Dieser Zustand begründet viele der anderen Probleme, die sich heute mit sozialen Medien verbinden: Da ist die Abhängigkeit der Nutzer*innen, die notwendig ist für die Werbeeinnahmen und erzeugt wird, damit wir, die Kunden, das Produkt, nicht einfach woanders hingehen und etwas anderes machen, zum Beispiel über eine Wiese spazieren, was für Google nicht ganz so viele Daten hergibt wie unser Suchverhalten im Netz.

Da ist die Möglichkeit der Manipulation und der Propaganda wie im Fall der Wahl von Donald Trump, da ist die Hetze wie im Fall der Massaker an den Rohingya in Myanmar, da ist YouTube, wo man mit ein paar Klicks in den Tiefen des Grauens versinken kann, wie es James Bridle in seinem Buch „The New Dark Age" unter anderem für ins Grausame gedrehte Peppa-Pig-Filme beschrieben hat – die sozialen Medien sind in vielem zu unsozialen Medien geworden, und die ökonomischen Grundlagen der gegenwärtigen technologischen Weltordnung sind ein wesentlicher Teil der Ursache.

Wie könnte das also anders gehen? Was wäre, wenn es eine klare Bezahlmöglichkeit geben würde, wenn klar wäre, dass ich, der Kunde, die Macht habe, über meinen Beitrag zu entscheiden, wo ich mit wem über was reden oder wie ich informiert werden will? Diese Entscheidung gibt es de facto nicht mehr, und der Grund dafür liegt in dem Umstand, dass nicht wir, die Nutzer*innen, die sozialen Medien besitzen - die sozialen Medien besitzen uns.

Internet als Daseinsvorsorge

Dieser Frage wollen wir in den kommenden Tagen hier Raum geben. Sollte etwas, das für die Demokratie so wichtig ist wie der digitale Marktplatz, das Parlament der Meinungen, überhaupt dem Markt ausgesetzt sein? Ist der Markt hier der richtige Mechanismus? Tatsächlich gibt es im digitalen Denken genug Ansatzpunkte, genau diese Marktlogik zu überwinden. Es sind Utopien aus der Frühzeit des Internets und der Kybernetik, die eine andere Vorstellung von Verbundenheit ermöglichen. Und viele Menschen arbeiten bereits an einem neuen, anderen Internet, mit neuen, anderen Möglichkeiten, sich zu vernetzen.

Gerade weil das Internet die Grundlage von fast allem ist, was die Gegenwart an wirtschaftlichen, gesellschaftlichen, politischen Veränderungen erlebt, sind hier Eigentumsfragen von so besonderer Bedeutung. Was etwa bedeutet es, wenn sich in den USA etwa ärmere Menschen zunehmend weniger einen Internetzugang leisten können und nur noch über ihr Smartphone, noch so ein New-Normal-Wort, einen Internetzugang haben? Für 26 Prozent derjenigen, die weniger als 30.000 Dollar im Jahr verdienen, ist das Realität, doppelt so viele wie 2013. Aber ist das Internet nicht eigentlich so wie Wasser, Luft und Erde zu behandeln, eine Art von Gemeinschaftseigentum, die digitalen Commons?

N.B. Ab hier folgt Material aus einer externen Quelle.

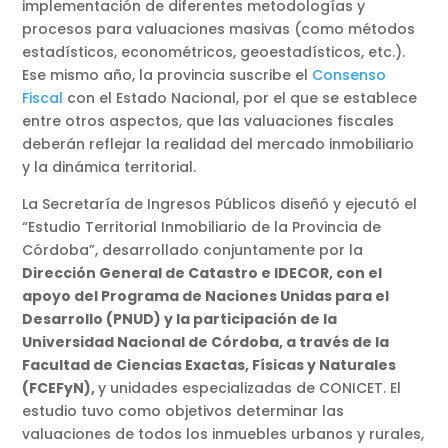
implementación de diferentes metodologías y
procesos para valuaciones masivas (como métodos
estadísticos, econométricos, geoestadísticos, etc.).
Ese mismo año, la provincia suscribe el
Consenso
Fiscal
con el Estado Nacional, por el que se establece
entre otros aspectos, que las valuaciones fiscales
deberán reflejar la realidad del mercado inmobiliario
y la dinámica territorial.
La Secretaría de Ingresos Públicos diseñó y ejecutó el
“Estudio Territorial Inmobiliario de la Provincia de
Córdoba”, desarrollado conjuntamente por la
Dirección General de Catastro e IDECOR, con el
apoyo del Programa de Naciones Unidas para el
Desarrollo (PNUD) y la participación de la
Universidad Nacional de Córdoba, a través de la
Facultad de Ciencias Exactas, Físicas y Naturales
(FCEFyN),
y unidades especializadas de CONICET. El
estudio tuvo como objetivos determinar las
valuaciones de todos los inmuebles urbanos y rurales,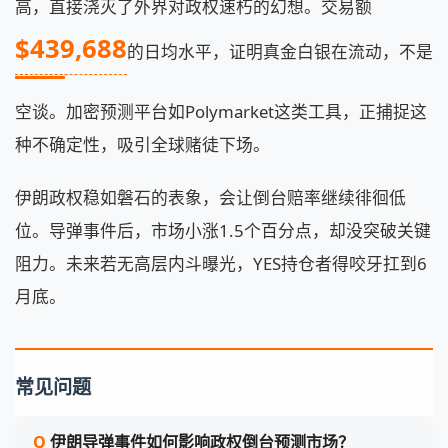
高，直接浇灭了外界对政权速朽的幻想。交易额
$439,688
的日均水平，证明真金白银在流动，不是
空谈。加密预测平台如Polymarket这类工具，正捕捉这
种不确定性，吸引全球赌徒下场。
伊朗政权稳如磐石的表象，会让倒台赔率继续徘徊低
位。导弹事件后，市场小涨1.5个百分点，却没突破关键
阻力。未来若无高层内斗曝光，YES持仓者得咬牙扛到6
月底。
常见问题
伊朗导弹事件如何影响政权倒台预测市场？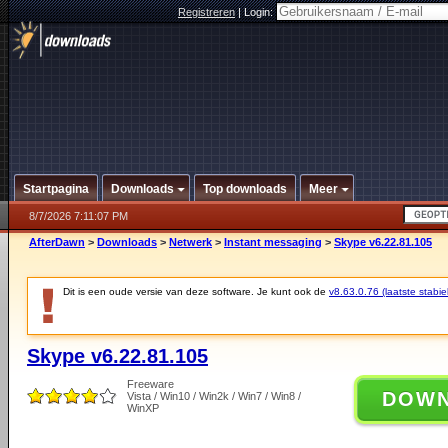
Registreren
|
Login:
Startpagina
Downloads
Top downloads
Meer
8/7/2026 7:11:07 PM
AfterDawn
>
Downloads
>
Netwerk
>
Instant messaging
>
Skype v6.22.81.105
Dit is een oude versie van deze software. Je kunt ook de
v8.63.0.76 (laatste stabie
Skype v6.22.81.105
Freeware
DOW
Vista / Win10 / Win2k / Win7 / Win8 /
WinXP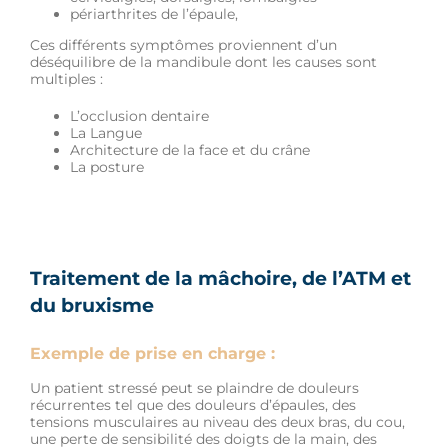
périarthrites de l’épaule,
Ces différents symptômes proviennent d’un
déséquilibre de la mandibule dont les causes sont
multiples :
L’occlusion dentaire
La Langue
Architecture de la face et du crâne
La posture
Traitement de la mâchoire, de l’ATM et
du bruxisme
Exemple de prise en charge :
Un patient stressé peut se plaindre de douleurs
récurrentes tel que des douleurs d’épaules, des
tensions musculaires au niveau des deux bras, du cou,
une perte de sensibilité des doigts de la main, des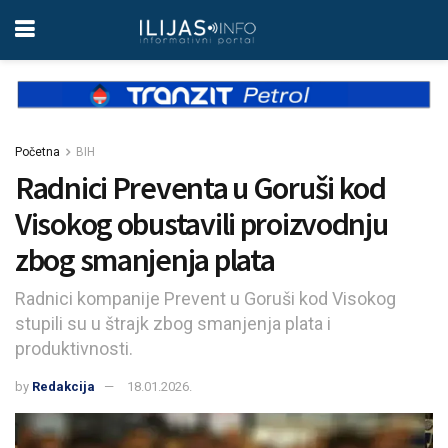
Početna
BIH
Radnici Preventa u Goruši kod
Visokog obustavili proizvodnju
zbog smanjenja plata
Radnici kompanije Prevent u Goruši kod Visokog
stupili su u štrajk zbog smanjenja plata i
produktivnosti.
by
Redakcija
18.01.2026.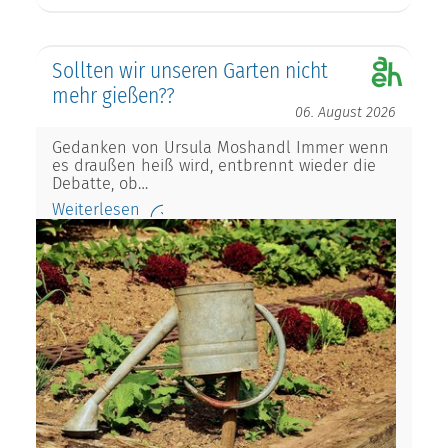
Sollten wir unseren Garten nicht
mehr gießen??
06. August 2026
Gedanken von Ursula Moshandl Immer wenn
es draußen heiß wird, entbrennt wieder die
Debatte, ob…
Weiterlesen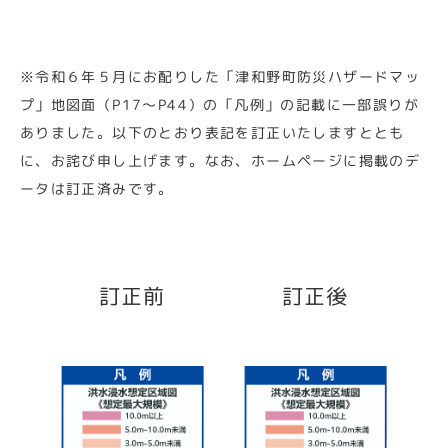
※令和６年５月にお配りした「津和野町防災ハザードマッ
プ」地図面（P17～P44）の「凡例」の記載に一部誤りが
ありました。以下のとおり表記を訂正いたしますととも
に、お詫び申し上げます。なお、ホームページに掲載のデ
ータは訂正済みです。
訂正前
訂正後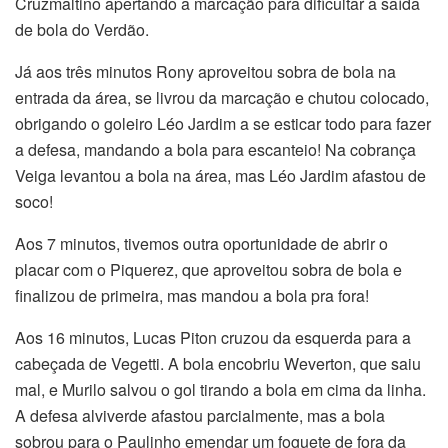
Cruzmaltino apertando a marcação para dificultar a saída
de bola do Verdão.
Já aos três minutos Rony aproveitou sobra de bola na
entrada da área, se livrou da marcação e chutou colocado,
obrigando o goleiro Léo Jardim a se esticar todo para fazer
a defesa, mandando a bola para escanteio! Na cobrança
Veiga levantou a bola na área, mas Léo Jardim afastou de
soco!
Aos 7 minutos, tivemos outra oportunidade de abrir o
placar com o Piquerez, que aproveitou sobra de bola e
finalizou de primeira, mas mandou a bola pra fora!
Aos 16 minutos, Lucas Piton cruzou da esquerda para a
cabeçada de Vegetti. A bola encobriu Weverton, que saiu
mal, e Murilo salvou o gol tirando a bola em cima da linha.
A defesa alviverde afastou parcialmente, mas a bola
sobrou para o Paulinho emendar um foguete de fora da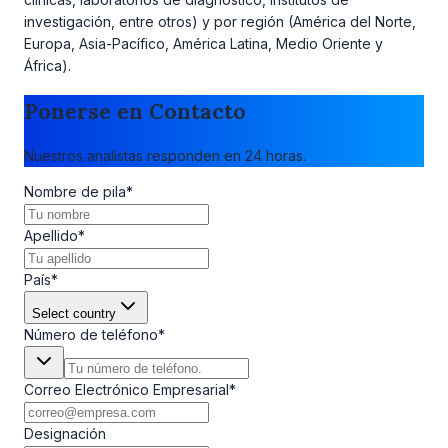
investigación, entre otros) y por región (América del Norte,
Europa, Asia-Pacífico, América Latina, Medio Oriente y
África).
Ponerse en Contacto
Nuestros analistas responden en 24 horas.
Nombre de pila
*
Apellido
*
País
*
Select country
Número de teléfono
*
Correo Electrónico Empresarial
*
Designación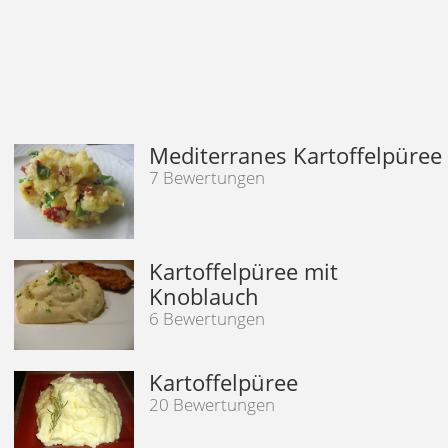
Mediterranes Kartoffelpüree
7 Bewertungen
Kartoffelpüree mit
Knoblauch
6 Bewertungen
Kartoffelpüree
20 Bewertungen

Das ist einer der Ansätze für ein neues Internet oder eine andere Wirtschaftsform, die aus dem digitalen Denken geboren ist. Wir werden in dieser Ausgabe von www noch ein paar andere Gedanken vorstellen, die sich mit der Frage befassen, was wäre, wenn die sozialen Medien den Nutzer*innen gehören würden? Erik Bordeleau, Forscher für Kryptoökonomie, stellt ein Modell vor, wie auf der Basis von Blockchain die Grundformen einer neuen sozialen Ordnung skizziert werden; der Internettheoretiker tante konstatiert, dass wir es bei Facebook mit einem Staat-ähnlichen Konstrukt zu haben und macht Vorschläge, wie sich eine solche Entität demokratisieren ließe; der Kulturwissenschaftler Michael Seemann diskutiert die Möglichkeit, soziale Medien als Commons, also als Gemeingüter zu organisieren; die Professorin und Autorin Moira Weigel und der Journalist Ben Tarnoff berichten im Interview, wie hinter den Diensten der Onlineplattformen ganz reale Arbeitsverhältnisse stehen, die zunehmend umkämpft sind.

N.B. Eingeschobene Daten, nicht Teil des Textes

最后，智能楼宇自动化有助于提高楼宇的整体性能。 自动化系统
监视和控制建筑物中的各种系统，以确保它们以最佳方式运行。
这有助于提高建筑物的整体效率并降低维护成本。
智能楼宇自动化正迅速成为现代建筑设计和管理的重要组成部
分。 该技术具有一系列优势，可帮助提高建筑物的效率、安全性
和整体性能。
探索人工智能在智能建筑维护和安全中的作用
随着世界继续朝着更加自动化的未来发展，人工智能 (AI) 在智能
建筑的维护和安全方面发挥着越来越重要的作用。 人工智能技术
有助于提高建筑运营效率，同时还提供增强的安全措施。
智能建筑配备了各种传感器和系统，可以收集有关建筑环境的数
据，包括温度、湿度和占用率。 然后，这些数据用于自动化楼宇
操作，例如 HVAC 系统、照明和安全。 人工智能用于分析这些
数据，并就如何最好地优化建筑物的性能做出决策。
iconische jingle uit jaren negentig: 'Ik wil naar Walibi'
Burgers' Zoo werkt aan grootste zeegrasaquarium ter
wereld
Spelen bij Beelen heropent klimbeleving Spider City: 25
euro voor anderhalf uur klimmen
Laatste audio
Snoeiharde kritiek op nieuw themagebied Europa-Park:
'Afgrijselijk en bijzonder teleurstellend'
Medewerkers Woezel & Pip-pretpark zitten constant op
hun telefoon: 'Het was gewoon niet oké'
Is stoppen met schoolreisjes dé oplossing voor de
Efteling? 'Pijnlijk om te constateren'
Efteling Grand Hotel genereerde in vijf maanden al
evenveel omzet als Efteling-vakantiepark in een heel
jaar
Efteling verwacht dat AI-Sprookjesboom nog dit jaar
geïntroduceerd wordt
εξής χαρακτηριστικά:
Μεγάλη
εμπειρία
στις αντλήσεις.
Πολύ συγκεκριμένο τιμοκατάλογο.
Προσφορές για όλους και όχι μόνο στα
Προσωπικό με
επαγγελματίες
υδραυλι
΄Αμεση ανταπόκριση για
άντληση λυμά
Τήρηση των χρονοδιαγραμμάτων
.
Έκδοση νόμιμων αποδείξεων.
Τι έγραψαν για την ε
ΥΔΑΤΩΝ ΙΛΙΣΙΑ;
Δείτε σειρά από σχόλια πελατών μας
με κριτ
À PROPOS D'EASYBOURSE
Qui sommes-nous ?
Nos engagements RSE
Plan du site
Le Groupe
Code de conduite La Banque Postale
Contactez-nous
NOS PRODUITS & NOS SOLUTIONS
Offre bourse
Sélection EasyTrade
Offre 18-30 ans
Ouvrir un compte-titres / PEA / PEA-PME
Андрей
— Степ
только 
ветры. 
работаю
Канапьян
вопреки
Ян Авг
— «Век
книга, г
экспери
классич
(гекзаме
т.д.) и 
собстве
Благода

Weitere Beiträge werden folgen, die die Möglichkeiten einer politischen Aneignung der sozialen Medien weiterdiskutieren. Denn im Internet findet sich keinesfalls das Virtuelle und Unterscheidung vom Realen. Gerechtigkeit und Demokratie in der "realen" Welt kann es nur geben mit Gerechtigkeit und Demokratie in der digitalen Welt.